Tuesday, February 4, 2014

Mona, blessed. May she rest in peace.

Mona joined me almost 17 years ago.  It felt like a summoning:  I was driving home after work, taking my favorite back road through the Yakima Canyon.  The sun lay low against the hills, highlighting the ridges.  I felt oddly compelled to stop,  so I pulled off onto a side road that led to the wildlife refuge along the river to take some photographs from the field above. 

Then my dog took me for a walk along the path to the river.  I talked to him as we walked until I heard a high-pitched sound.  Thinking I'd heard a hawk, I looked overhead. No hawk.  Looked at the half-bare trees along the river. No hawks.  I still heard the hawk-like sound, only now it sounded like a cat.  There were no houses nearby, and I wondered if someone had dumped a cat.  So, feeling only slightly foolish, I stood there and called.  "Here, kitty kitty. Here, kitty kitty." over and over again.  The sound stopped.  I kept calling, wondering if I'd read too much into the wind, or is there was a cat taking a bead on the sound of my voice and making its way through the tall grass as fast as it could.

Suddenly I saw some movement about ten feet from the path, and a tiny fluffy tail popped up.  And stayed.  And stayed.  I finally coaxed it out far enough to see it.  It took my breath away:  scrawny, but still gorgeous with long hair in blazing patches of orange, black, white, and butterscotch.  She was frightened, and would approach and retreat, approach and retreat.  My dog (a Llasa named Toby) was wonderful, sitting calmly in the path.  When the kitten saw him, she went right to him--  mama-size, on all fours, and safe.  I quickly swooped her up and put her inside my jacket.  (I still have little claw marks where she grabbed on with all she had.) 

I zipped up my jacket. She had shoved herself as far into the sleeve as she could, shaking.  I drove the 20 miles home with her in my sleeve! 
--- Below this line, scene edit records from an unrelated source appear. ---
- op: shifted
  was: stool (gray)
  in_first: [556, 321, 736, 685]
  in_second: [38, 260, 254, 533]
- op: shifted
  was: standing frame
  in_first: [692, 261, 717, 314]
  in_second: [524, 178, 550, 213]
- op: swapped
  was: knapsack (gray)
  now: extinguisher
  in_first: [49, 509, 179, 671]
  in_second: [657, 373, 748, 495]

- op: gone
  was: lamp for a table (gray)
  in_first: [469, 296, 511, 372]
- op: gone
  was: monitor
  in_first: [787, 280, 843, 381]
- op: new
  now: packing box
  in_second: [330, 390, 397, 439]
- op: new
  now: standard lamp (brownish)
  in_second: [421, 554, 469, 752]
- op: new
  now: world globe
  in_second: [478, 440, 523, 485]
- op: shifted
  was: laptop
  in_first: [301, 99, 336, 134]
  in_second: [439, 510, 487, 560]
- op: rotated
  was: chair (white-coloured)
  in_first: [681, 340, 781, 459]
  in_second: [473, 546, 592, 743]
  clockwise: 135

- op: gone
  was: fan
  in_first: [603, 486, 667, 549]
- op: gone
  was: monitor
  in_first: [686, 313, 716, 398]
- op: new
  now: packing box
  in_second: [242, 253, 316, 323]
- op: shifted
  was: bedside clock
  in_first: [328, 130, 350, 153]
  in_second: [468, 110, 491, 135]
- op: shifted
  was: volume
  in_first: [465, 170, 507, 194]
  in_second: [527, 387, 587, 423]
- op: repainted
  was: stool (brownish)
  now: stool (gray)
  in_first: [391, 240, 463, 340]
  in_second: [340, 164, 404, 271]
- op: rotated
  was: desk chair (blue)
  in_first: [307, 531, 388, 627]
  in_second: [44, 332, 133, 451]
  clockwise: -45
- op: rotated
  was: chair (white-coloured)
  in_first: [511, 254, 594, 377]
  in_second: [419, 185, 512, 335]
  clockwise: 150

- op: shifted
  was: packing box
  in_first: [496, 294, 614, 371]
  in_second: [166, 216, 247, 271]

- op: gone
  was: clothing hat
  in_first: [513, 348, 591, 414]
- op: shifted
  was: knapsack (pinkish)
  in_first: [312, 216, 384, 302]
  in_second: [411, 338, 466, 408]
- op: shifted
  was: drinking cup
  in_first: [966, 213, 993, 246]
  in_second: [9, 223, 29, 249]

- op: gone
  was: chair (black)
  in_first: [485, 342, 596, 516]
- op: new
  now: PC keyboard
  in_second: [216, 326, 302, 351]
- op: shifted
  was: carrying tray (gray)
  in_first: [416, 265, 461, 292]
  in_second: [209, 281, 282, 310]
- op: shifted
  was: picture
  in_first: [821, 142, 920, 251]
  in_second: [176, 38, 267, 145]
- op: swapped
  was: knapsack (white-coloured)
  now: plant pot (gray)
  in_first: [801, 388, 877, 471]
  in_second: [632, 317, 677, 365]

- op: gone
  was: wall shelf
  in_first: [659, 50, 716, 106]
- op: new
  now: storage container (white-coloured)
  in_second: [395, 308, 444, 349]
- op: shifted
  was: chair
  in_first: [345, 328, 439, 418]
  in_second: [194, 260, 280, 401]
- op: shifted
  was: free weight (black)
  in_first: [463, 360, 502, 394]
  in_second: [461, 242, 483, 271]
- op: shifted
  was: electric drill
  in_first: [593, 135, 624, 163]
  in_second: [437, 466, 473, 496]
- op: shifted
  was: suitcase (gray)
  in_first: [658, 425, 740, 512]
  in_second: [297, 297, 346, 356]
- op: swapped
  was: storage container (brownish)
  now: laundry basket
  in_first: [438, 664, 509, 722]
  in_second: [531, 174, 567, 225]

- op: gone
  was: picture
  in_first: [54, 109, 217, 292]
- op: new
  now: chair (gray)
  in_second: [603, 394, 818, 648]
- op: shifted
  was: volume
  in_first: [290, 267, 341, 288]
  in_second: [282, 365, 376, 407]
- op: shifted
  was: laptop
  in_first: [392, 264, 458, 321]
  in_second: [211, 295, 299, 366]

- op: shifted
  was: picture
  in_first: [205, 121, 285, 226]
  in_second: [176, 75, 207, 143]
At home, she quickly adapted and she and Toby became close friends, a friendship that lasted the rest of Toby's long life. She mourned him as I did.  When I moved to Vermont, I got her a companion cat, JellyBean, a rescue, to keep her company while I worked.  Eventually, I got another dog, my chihuahua, Rudy, also a rescue, and they became friends, the three of them.  

Today was Mona's last day.  She passed away quietly this afternoon.  Both JellyBean and Rudy are looking to me for comfort. I am certain they are aware of what just happened.  I think they knew before I did.